### Esplora il materiale
(a) Copia il testo sulla Polinesia tra "La Polinesia è" e "del popolo Polinesiano.", estremi inclusi.
(b) Nel testo sulla Polinesia, dove vivono oggi i pescatori invece che nelle capanne in riva al mare?
(c) Scrivi il seguito del testo sulla Polinesia, partendo dopo l'ultima frase riportata.

━━━ Testo estratto ━━━

La Polinesia è un paese fantastico, il rammarico diventa grande quando ci si rende conto di aver speso venti giorni di ferie e di non essere riusciti a vedere questo e quell’e quell’altro. In effetti, seguendo le rotte classiche del turismo, ci si fa un’idea bizzarra di questo arcipelago, ci si immerge in una cultura che ha basi diverse dalla nostra, basata sulla sola necessità di sopravvivere il giorno che si sta spendendo o tutt’al più il giorno successivo.

Una cultura quindi basata sulla pesca, sulla coltivazione della terra e dei suoi frutti e basata su una fede votata alle divinità locali che fanno da contorno ad ogni pensiero ed ad ogni gesto del popolo Polinesiano.

Questa è l’idea che ci si fa prima di arrivare a Tahiti, leggendo le riviste e sognando la vita dei pescatori, liberi e divisi tra terra e mare. Basta un rapido giro dell’isola, per rendersi conto che qui, come d’altronde in altre parti del mondo dove sia arrivato il consumismo, le favole non esistono più.

I pescatori, quelli che ancora lo fanno per sfamarsi, sono ridotti a vivere da barboni senza la giusta fierezza della loro condizione d’essere discendenti di un popolo che ha navigato l’intero oceano Pacifico in lungo ed in largo, che riconosce nel mare il proprio fratello, che parla coi pesci e sa ascoltare il vento. Una condizione visibile a tutti, perlomeno quelli che la vogliono vedere, non vivono più nelle capanne in riva al mare, ma in vere e proprie baracche lungo la strada principale.

━━━ Materiale elencato ━━━

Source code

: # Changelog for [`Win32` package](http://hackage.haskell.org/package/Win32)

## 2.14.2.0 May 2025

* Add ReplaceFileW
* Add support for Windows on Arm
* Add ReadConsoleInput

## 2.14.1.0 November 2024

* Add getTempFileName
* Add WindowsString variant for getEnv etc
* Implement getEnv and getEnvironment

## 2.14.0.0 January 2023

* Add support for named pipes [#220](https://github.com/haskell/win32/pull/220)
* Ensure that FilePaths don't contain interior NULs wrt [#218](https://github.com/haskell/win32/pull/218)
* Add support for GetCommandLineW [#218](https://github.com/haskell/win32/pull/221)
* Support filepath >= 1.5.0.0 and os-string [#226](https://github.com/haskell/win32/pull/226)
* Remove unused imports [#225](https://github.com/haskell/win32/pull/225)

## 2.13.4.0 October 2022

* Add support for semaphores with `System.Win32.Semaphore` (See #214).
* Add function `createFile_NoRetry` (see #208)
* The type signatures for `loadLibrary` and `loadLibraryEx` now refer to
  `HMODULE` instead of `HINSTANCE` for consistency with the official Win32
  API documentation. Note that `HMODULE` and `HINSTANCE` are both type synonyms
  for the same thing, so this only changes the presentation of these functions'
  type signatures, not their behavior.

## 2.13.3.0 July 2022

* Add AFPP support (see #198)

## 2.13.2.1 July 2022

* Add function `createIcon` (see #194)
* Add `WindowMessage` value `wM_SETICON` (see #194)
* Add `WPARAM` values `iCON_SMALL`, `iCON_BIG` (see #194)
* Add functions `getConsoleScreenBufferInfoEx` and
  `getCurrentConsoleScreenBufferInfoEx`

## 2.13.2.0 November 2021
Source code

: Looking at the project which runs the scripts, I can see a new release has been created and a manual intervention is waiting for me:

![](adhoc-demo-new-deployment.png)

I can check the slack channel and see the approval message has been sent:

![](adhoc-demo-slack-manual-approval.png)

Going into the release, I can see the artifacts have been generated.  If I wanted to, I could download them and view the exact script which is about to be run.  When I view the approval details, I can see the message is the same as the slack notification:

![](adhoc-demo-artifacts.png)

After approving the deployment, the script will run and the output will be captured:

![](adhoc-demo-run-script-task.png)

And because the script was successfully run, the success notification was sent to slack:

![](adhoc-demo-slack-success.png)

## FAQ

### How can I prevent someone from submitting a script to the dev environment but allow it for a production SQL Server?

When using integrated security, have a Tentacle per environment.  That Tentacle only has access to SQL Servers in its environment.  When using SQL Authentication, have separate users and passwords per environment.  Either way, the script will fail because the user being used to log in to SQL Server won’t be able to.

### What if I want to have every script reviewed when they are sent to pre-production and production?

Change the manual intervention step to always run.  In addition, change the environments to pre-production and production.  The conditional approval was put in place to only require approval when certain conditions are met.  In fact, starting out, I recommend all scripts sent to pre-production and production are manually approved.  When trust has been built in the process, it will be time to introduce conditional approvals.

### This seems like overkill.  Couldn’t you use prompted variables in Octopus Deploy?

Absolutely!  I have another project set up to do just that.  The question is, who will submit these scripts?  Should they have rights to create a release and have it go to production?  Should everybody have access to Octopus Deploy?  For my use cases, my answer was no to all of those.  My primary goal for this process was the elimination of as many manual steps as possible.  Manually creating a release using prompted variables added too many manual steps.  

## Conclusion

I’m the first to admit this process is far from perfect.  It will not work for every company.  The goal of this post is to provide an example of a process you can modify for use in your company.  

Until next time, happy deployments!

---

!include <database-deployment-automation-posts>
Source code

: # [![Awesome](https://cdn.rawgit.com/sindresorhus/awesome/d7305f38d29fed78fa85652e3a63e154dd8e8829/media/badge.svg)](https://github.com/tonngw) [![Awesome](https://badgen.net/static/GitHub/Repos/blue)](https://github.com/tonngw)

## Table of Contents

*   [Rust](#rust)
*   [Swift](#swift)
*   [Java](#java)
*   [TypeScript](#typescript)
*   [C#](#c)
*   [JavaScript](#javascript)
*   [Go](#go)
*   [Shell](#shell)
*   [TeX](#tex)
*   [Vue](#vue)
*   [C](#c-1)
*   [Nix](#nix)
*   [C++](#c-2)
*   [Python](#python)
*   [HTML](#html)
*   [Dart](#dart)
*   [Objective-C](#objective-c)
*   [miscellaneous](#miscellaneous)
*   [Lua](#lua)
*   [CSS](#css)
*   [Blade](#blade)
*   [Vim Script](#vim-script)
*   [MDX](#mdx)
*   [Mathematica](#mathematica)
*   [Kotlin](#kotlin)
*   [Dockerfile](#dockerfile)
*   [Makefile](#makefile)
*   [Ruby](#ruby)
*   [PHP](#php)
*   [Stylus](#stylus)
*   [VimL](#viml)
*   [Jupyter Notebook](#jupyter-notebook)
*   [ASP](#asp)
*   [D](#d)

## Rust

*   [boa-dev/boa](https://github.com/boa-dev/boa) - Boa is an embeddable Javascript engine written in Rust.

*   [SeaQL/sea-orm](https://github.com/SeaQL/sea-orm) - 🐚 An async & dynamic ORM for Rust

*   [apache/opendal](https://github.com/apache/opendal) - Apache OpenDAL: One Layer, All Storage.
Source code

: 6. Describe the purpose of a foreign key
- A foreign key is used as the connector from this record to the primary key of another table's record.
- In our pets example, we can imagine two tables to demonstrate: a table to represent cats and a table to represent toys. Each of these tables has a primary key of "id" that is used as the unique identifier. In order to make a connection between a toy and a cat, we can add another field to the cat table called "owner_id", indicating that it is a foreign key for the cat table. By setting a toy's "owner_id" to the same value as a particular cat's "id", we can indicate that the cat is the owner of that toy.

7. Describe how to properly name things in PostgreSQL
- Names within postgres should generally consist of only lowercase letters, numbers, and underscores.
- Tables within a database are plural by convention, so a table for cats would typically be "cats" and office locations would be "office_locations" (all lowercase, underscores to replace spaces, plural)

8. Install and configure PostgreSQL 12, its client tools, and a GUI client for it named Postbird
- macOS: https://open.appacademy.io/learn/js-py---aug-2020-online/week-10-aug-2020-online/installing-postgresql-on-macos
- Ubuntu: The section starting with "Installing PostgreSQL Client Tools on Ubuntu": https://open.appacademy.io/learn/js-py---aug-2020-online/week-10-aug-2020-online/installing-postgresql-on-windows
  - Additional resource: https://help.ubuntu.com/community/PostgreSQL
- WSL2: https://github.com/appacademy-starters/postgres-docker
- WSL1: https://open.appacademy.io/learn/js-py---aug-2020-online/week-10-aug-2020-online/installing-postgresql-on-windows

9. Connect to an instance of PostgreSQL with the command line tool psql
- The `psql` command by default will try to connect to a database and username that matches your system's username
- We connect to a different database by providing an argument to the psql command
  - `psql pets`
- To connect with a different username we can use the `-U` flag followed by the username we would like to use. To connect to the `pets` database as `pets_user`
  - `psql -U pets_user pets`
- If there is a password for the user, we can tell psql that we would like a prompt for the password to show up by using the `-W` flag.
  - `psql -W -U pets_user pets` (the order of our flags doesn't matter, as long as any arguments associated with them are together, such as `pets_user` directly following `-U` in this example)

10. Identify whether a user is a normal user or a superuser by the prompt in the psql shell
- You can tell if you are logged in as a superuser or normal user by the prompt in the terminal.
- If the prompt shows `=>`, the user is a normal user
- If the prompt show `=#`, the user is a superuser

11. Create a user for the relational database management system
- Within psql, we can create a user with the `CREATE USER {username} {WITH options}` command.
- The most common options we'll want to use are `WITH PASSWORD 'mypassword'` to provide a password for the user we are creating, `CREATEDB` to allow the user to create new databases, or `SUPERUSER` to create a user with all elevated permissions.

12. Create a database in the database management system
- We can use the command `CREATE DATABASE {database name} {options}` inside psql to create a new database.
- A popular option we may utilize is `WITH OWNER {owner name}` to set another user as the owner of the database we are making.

━━━

### Risposte
(a)
La Polinesia è un paese fantastico, il rammarico diventa grande quando ci si rende conto di aver speso venti giorni di ferie e di non essere riusciti a vedere questo e quell’e quell’altro. In effetti, seguendo le rotte classiche del turismo, ci si fa un’idea bizzarra di questo arcipelago, ci si immerge in una cultura che ha basi diverse dalla nostra, basata sulla sola necessità di sopravvivere il giorno che si sta spendendo o tutt’al più il giorno successivo.

Una cultura quindi basata sulla pesca, sulla coltivazione della terra e dei suoi frutti e basata su una fede votata alle divinità locali che fanno da contorno ad ogni pensiero ed ad ogni gesto del popolo Polinesiano.

(b) In vere e proprie baracche lungo la strada principale.

(c)
Il pesce di cui si nutrono, è solo lo scarto di qualche peschereccio. La loro realtà è racchiusa in una bottiglia di birra, quella non manca mai.

Per tutti quelli che invece credono che il vero Polinesiano sia quello dello spettacolo serale del beach club di turno, rispondo di sì, forse quello è proprio il vero Polinesiano. Per tornare alle citazioni di “ti ricordi quella volta che .. “ voglio comunque far capire che un viaggio è per me l’approccio con la gente e con la terra. Se per la gente della Polinesia nutro quindi i suddetti umori, tanto non devo dire per la terra in cui loro abitano.

Terra e mare si fondono in Polinesia in un unico punto là all’orizzonte, dove si riesca a vedere le frastagliate sagome delle verdi alture delle isole principali e i lembi di sabbia dorata degli atolli.

Michela, ti ricordi quella volta che abbiamo visto le balene dalla spiaggia di Tahiti? Stavo fissando l’orizzonte ed eravamo in pochi in spiaggia al tramonto. Davanti a noi c’era Moorea, isola che giorni più tardi visiteremo e tra Lei e noi, proprio in mezzo al canale dove le acque sono più calde e tranquille, appena fuori la laguna, intravedemmo la sagoma di una pinna di balena.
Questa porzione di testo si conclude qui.